In 1868, Oscar Wilde proudly wrote to his Mother that his school had beaten the visiting 27th Regiment at cricket by 70 runs [1]. Thirty years later, at the other end of his writing career, the initial description Wilde gives us of Charles Thomas Wooldrige, the tragic dedicatee of The Ballad of Reading Gaol (1898), is that a cricket cap was on his head.
What, you may ask, do these bookends portend? Well, precisely nothing.
It shows Oscar in a quite demure pose as if he had something to hide. But fear not, he is exposed only below the knee.
Wilde’s long hair and knee-breeches excited many a soirée in 1882, prompting one commentator to note that Oscar “pants” after a certain celebrity, but that he should make it two because a pair of pants is something he obviously needs.
Advertisers, too, had Wilde’s trousers in mind.
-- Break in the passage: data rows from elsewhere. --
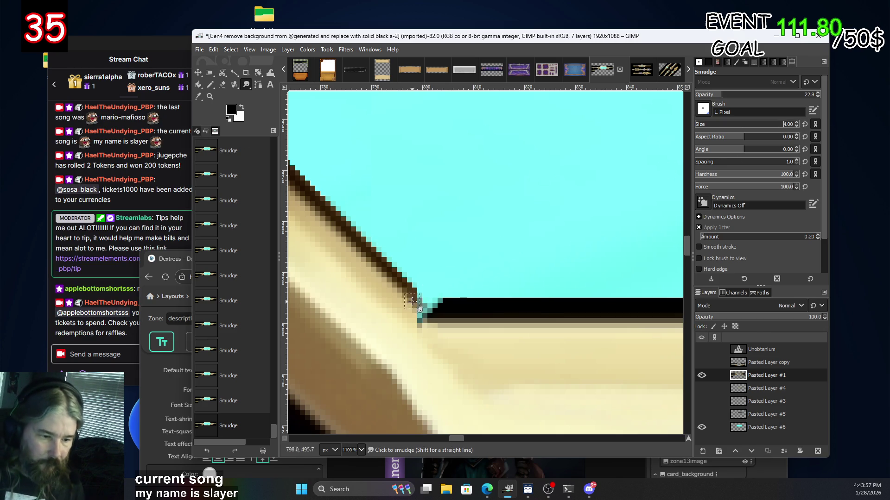
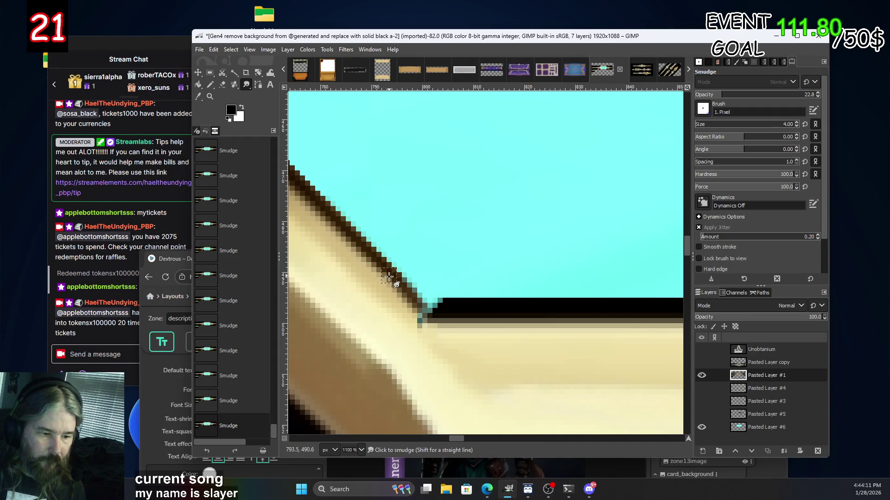
# Smudge straight lines along the dark cyan/black boundary to smear the jagged pixels.
pyautogui.press('shift')
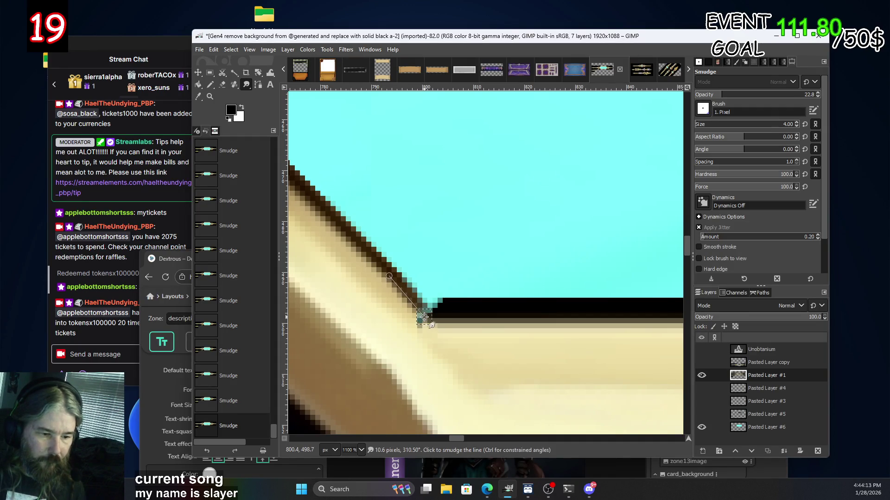
pyautogui.keyDown('shift'); pyautogui.click(424, 316); pyautogui.keyUp('shift')
pyautogui.keyDown('ctrl'); pyautogui.scroll(-1, 440, 317); pyautogui.keyUp('ctrl')
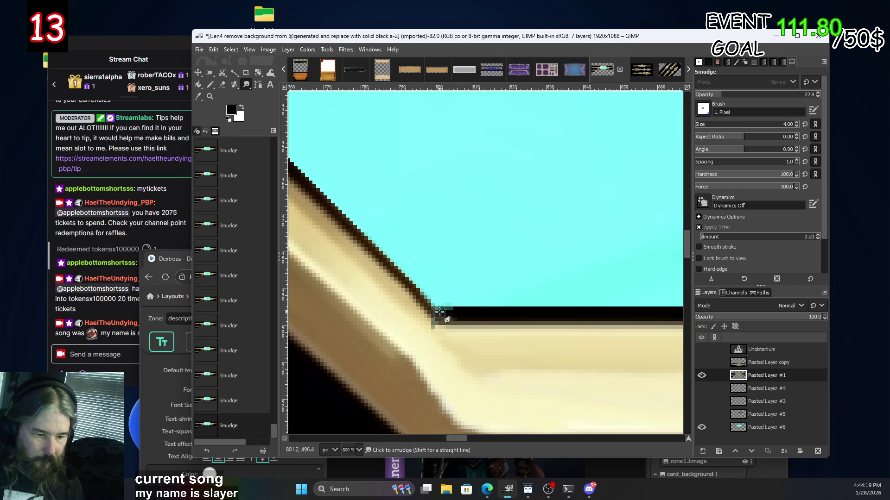
pyautogui.moveTo(450, 314); pyautogui.dragTo(464, 314)
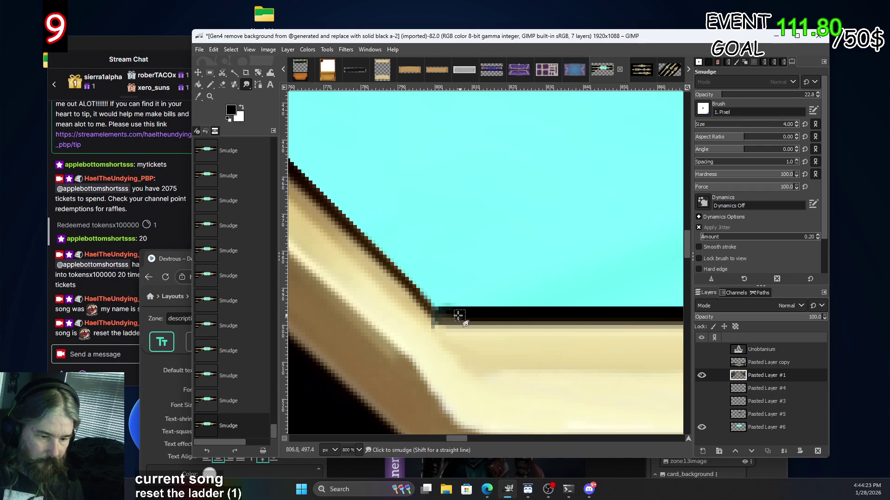
pyautogui.moveTo(457, 314); pyautogui.dragTo(466, 315)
This example uses an image of a long-haired Oscar and the slogan Pants Down Again—presumably the price. What advertisers did not realise was that Oscar would soon take the slogan literally.
When he returned to America in 1883, he reversed the trend. Instead of long hair and short pants, Oscar confounded observers by wearing his hair short and his pants long. His Neronian coiffure was certainly a radical change; but while the hair was now up, it would seem the pants were down once again.